Finalmente, a adoração verdadeira não pode ser feita se o Espírito de Deus estiver entristecido. Esta é uma coisa muito delicada que nem sempre pode ser definida, mas certamente pode ser sentida. Muitos de nós podemos lembrar de ocasiões em que nos reunimos, esperando que o Espírito conduzisse nosso coração em adoração, apenas para descobrir que havia uma evidente e sentida falta da liberdade do Espírito para fazê-lo. Se o pecado em nossa consciência não tiver sido julgado diante do Senhor, ou se o pecado em alguém estiver presente, é suficiente para sufocar a liberdade do Espírito, pois o Espírito deve nos ocupar com o pecado até que nós o confessemos. A liberdade do Espírito pode ser reduzida por graves atos de pecado, mas também pode ser afetada por maus pensamentos, sentimentos pessoais contra os outros, mundanismo, uma atitude descuidada e muitas outras coisas. Que possamos ser sensíveis à presença d’Aquele que está em nosso meio e cujo amor e graça merecem o melhor de nós!
Lembrando d’Ele em Sua morte
No lado positivo, é uma reunião onde chegamos para lembrar d’Ele, e lembrar d’Ele em Sua morte. A Páscoa trouxe os pecados à lembrança, mas agora que não temos mais a “consciência de pecado” (Hb 10:2), podemos nos lembrar d’Aquele que tirou todos aqueles pecados. Ele sabia com que facilidade nos esqueceríamos d’Ele, ocupando-nos com nossas bênçãos em vez de nos ocuparmos com Aquele que as trouxe para nós. Mais que isso, Ele sabia com que facilidade seríamos levados a nos ocupar com Seu poder manifestado em nós. Durante o ministério terrenal de nosso Senhor quando os setenta retornaram de sua missão, eles vieram com alegria, exclamando: “Senhor, pelo Teu nome, até os demônios se nos sujeitam” (Lc 10:17). Enquanto o Senhor apreciava e compartilhava dessa alegria, Ele gentilmente lembra-lhes, “alegrai-vos, antes, por estar o vosso nome escrito nos céus” (Lc 10:20). Até mesmo desfrutar do Seu poder usado por meio de nós não é um tema tão alto quanto Aquele que nos trouxe para esta posição. A lembrança d’Ele se concentra no que Ele fez, não no que poderíamos ter feito, mesmo em Seu poder.

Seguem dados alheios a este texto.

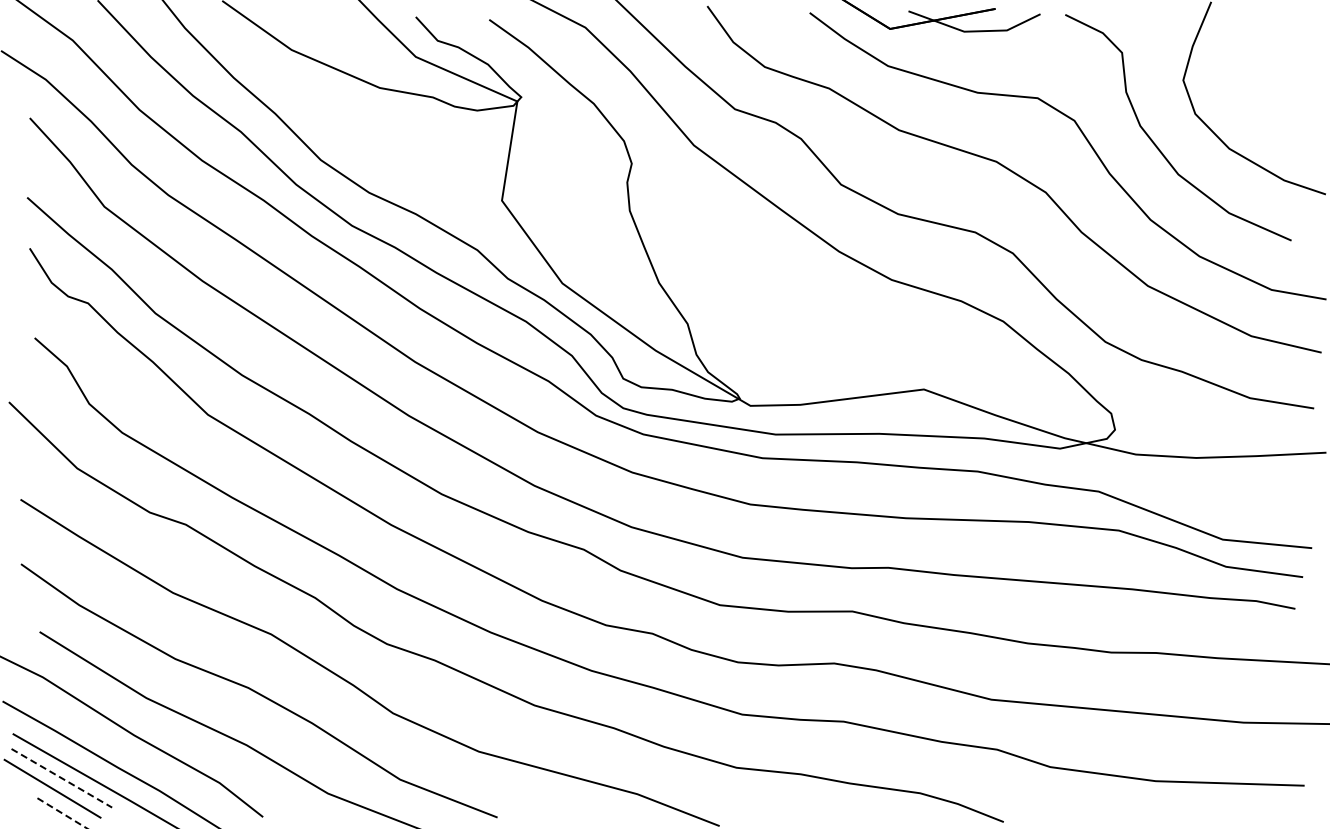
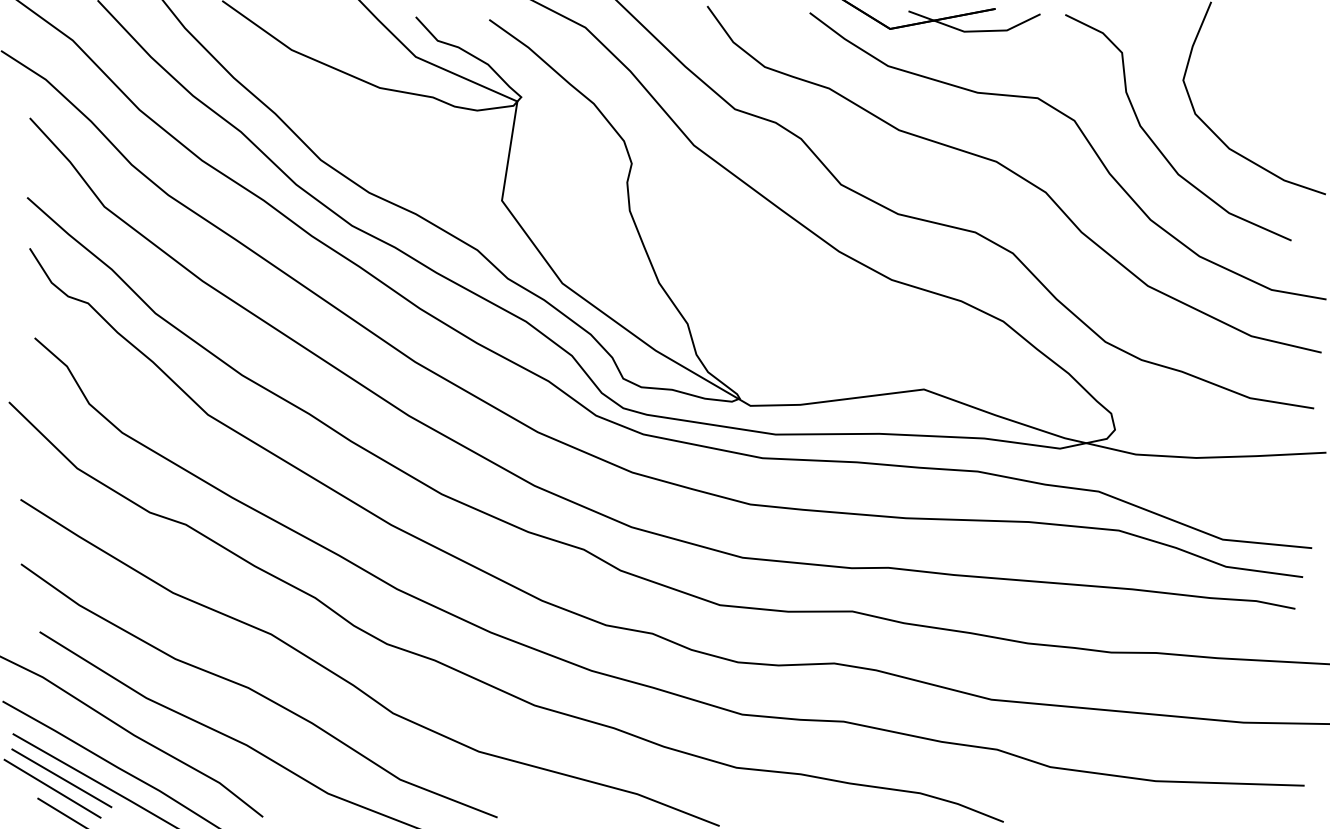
line at (62, 778): dashed -> solid
line at (62, 813): dashed -> solid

Lembremo-nos sempre de que, quando nos reunimos para nos lembrarmos d’Ele, é para nos encontrarmos com Ele. A presença de nossos irmãos, a alegria de cantar e louvar juntos, o prazer de desfrutar “o odor do unguento” – tudo pode contribuir para a nossa apreciação da ocasião. Mas lembremo-nos de que é Ele Quem está em nosso meio e que Ele é Aquele a Quem chegamos para encontrar!

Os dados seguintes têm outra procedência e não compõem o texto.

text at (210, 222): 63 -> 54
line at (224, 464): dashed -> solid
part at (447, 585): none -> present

Neste contexto, lembremo-nos também de que Ele deseja e valoriza a lembrança muito mais do que nós. Na noite em que essa lembrança foi instituída, Ele pôde dizer: “Desejei muito comer convosco esta Páscoa, antes que padeça” (Lc 22:15). Profeticamente Ele pôde dizer a respeito de Seus sofrimentos: “Minha alma, certamente, se lembra e se abate dentro de Mim” (Lm 3:20). A Sua apreciação e lembrança de Seus sofrimentos são sempre perfeitos e excedem em muito a nossa. No Jardim do Getsêmani, Ele pôde dizer aos Seus discípulos: “A Minha alma está cheia de tristeza até à morte; ficai aqui e vigiai Comigo” (Mt 26:38). Tal como acontece com os discípulos, muitas vezes somos encontrados dormindo quanto ao que Ele passou. Ele podia dizer: “Vigio, Sou como o pardal solitário no telhado” (Sl 102:7 – ACF), mas Ele nos pediu para vigiarmos com Ele.
Nós nos lembramos d’Ele na morte, pois Ele está vivo agora. Se Ele não tivesse ressuscitado dentre os mortos, não somente não poderíamos nos lembrar d’Ele na morte, mas não teríamos nenhum Salvador. Mas, porque desfrutamos da comunhão com um Cristo glorificado, podemos nos lembrar de Sua humilhação e morte. É porque estamos unidos a um Cristo ressurreto que podemos olhar para o Calvário. Nossa lembrança de entes queridos mortos é agora como eles eram na vida, pois quanto a este mundo eles estão mortos. Com nosso bendito Senhor é diferente, pois já que Ele está vivo agora, podemos nos lembrar d’Ele em Sua morte.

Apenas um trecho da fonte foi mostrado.